Page-level text extractions
===============
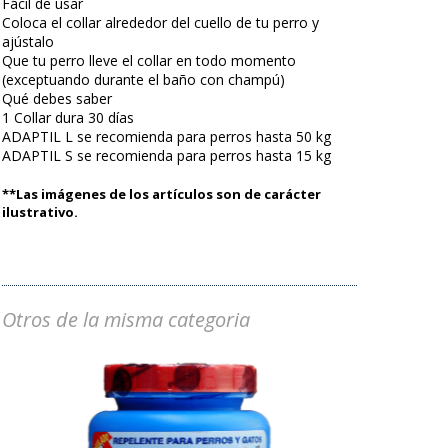
Fácil de usar
Coloca el collar alrededor del cuello de tu perro y
ajústalo
Que tu perro lleve el collar en todo momento
(exceptuando durante el baño con champú)
Qué debes saber
1 Collar dura 30 días
ADAPTIL L se recomienda para perros hasta 50 kg
ADAPTIL S se recomienda para perros hasta 15 kg
**Las imágenes de los artículos son de carácter
ilustrativo.
Otros de la misma categoria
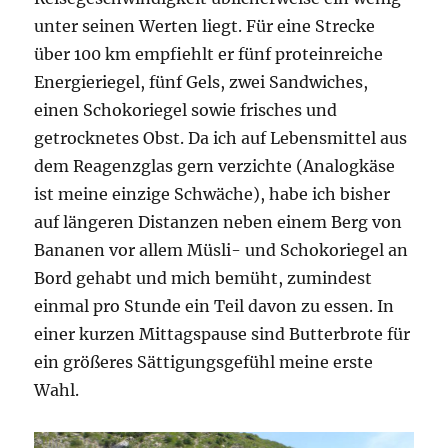
unter seinen Werten liegt. Für eine Strecke
über 100 km empfiehlt er fünf proteinreiche
Energieriegel, fünf Gels, zwei Sandwiches,
einen Schokoriegel sowie frisches und
getrocknetes Obst. Da ich auf Lebensmittel aus
dem Reagenzglas gern verzichte (Analogkäse
ist meine einzige Schwäche), habe ich bisher
auf längeren Distanzen neben einem Berg von
Bananen vor allem Müsli- und Schokoriegel an
Bord gehabt und mich bemüht, zumindest
einmal pro Stunde ein Teil davon zu essen. In
einer kurzen Mittagspause sind Butterbrote für
ein größeres Sättigungsgefühl meine erste
Wahl.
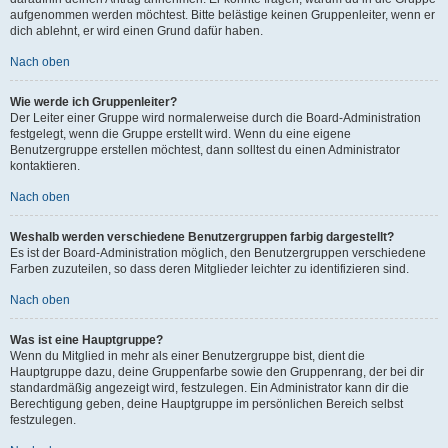
aufgenommen werden möchtest. Bitte belästige keinen Gruppenleiter, wenn er
dich ablehnt, er wird einen Grund dafür haben.
Nach oben
Wie werde ich Gruppenleiter?
Der Leiter einer Gruppe wird normalerweise durch die Board-Administration
festgelegt, wenn die Gruppe erstellt wird. Wenn du eine eigene
Benutzergruppe erstellen möchtest, dann solltest du einen Administrator
kontaktieren.
Nach oben
Weshalb werden verschiedene Benutzergruppen farbig dargestellt?
Es ist der Board-Administration möglich, den Benutzergruppen verschiedene
Farben zuzuteilen, so dass deren Mitglieder leichter zu identifizieren sind.
Nach oben
Was ist eine Hauptgruppe?
Wenn du Mitglied in mehr als einer Benutzergruppe bist, dient die
Hauptgruppe dazu, deine Gruppenfarbe sowie den Gruppenrang, der bei dir
standardmäßig angezeigt wird, festzulegen. Ein Administrator kann dir die
Berechtigung geben, deine Hauptgruppe im persönlichen Bereich selbst
festzulegen.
===============
WHAT IS REQUIRED:
Omit the pictures and copy the records above exactly.

FINISHED TASK:
Fácil de usar
Coloca el collar alrededor del cuello de tu perro y
ajústalo
Que tu perro lleve el collar en todo momento
(exceptuando durante el baño con champú)
Qué debes saber
1 Collar dura 30 días
ADAPTIL L se recomienda para perros hasta 50 kg
ADAPTIL S se recomienda para perros hasta 15 kg
**Las imágenes de los artículos son de carácter
ilustrativo.
Otros de la misma categoria
unter seinen Werten liegt. Für eine Strecke
über 100 km empfiehlt er fünf proteinreiche
Energieriegel, fünf Gels, zwei Sandwiches,
einen Schokoriegel sowie frisches und
getrocknetes Obst. Da ich auf Lebensmittel aus
dem Reagenzglas gern verzichte (Analogkäse
ist meine einzige Schwäche), habe ich bisher
auf längeren Distanzen neben einem Berg von
Bananen vor allem Müsli- und Schokoriegel an
Bord gehabt und mich bemüht, zumindest
einmal pro Stunde ein Teil davon zu essen. In
einer kurzen Mittagspause sind Butterbrote für
ein größeres Sättigungsgefühl meine erste
Wahl.
aufgenommen werden möchtest. Bitte belästige keinen Gruppenleiter, wenn er
dich ablehnt, er wird einen Grund dafür haben.
Nach oben
Wie werde ich Gruppenleiter?
Der Leiter einer Gruppe wird normalerweise durch die Board-Administration
festgelegt, wenn die Gruppe erstellt wird. Wenn du eine eigene
Benutzergruppe erstellen möchtest, dann solltest du einen Administrator
kontaktieren.
Nach oben
Weshalb werden verschiedene Benutzergruppen farbig dargestellt?
Es ist der Board-Administration möglich, den Benutzergruppen verschiedene
Farben zuzuteilen, so dass deren Mitglieder leichter zu identifizieren sind.
Nach oben
Was ist eine Hauptgruppe?
Wenn du Mitglied in mehr als einer Benutzergruppe bist, dient die
Hauptgruppe dazu, deine Gruppenfarbe sowie den Gruppenrang, der bei dir
standardmäßig angezeigt wird, festzulegen. Ein Administrator kann dir die
Berechtigung geben, deine Hauptgruppe im persönlichen Bereich selbst
festzulegen.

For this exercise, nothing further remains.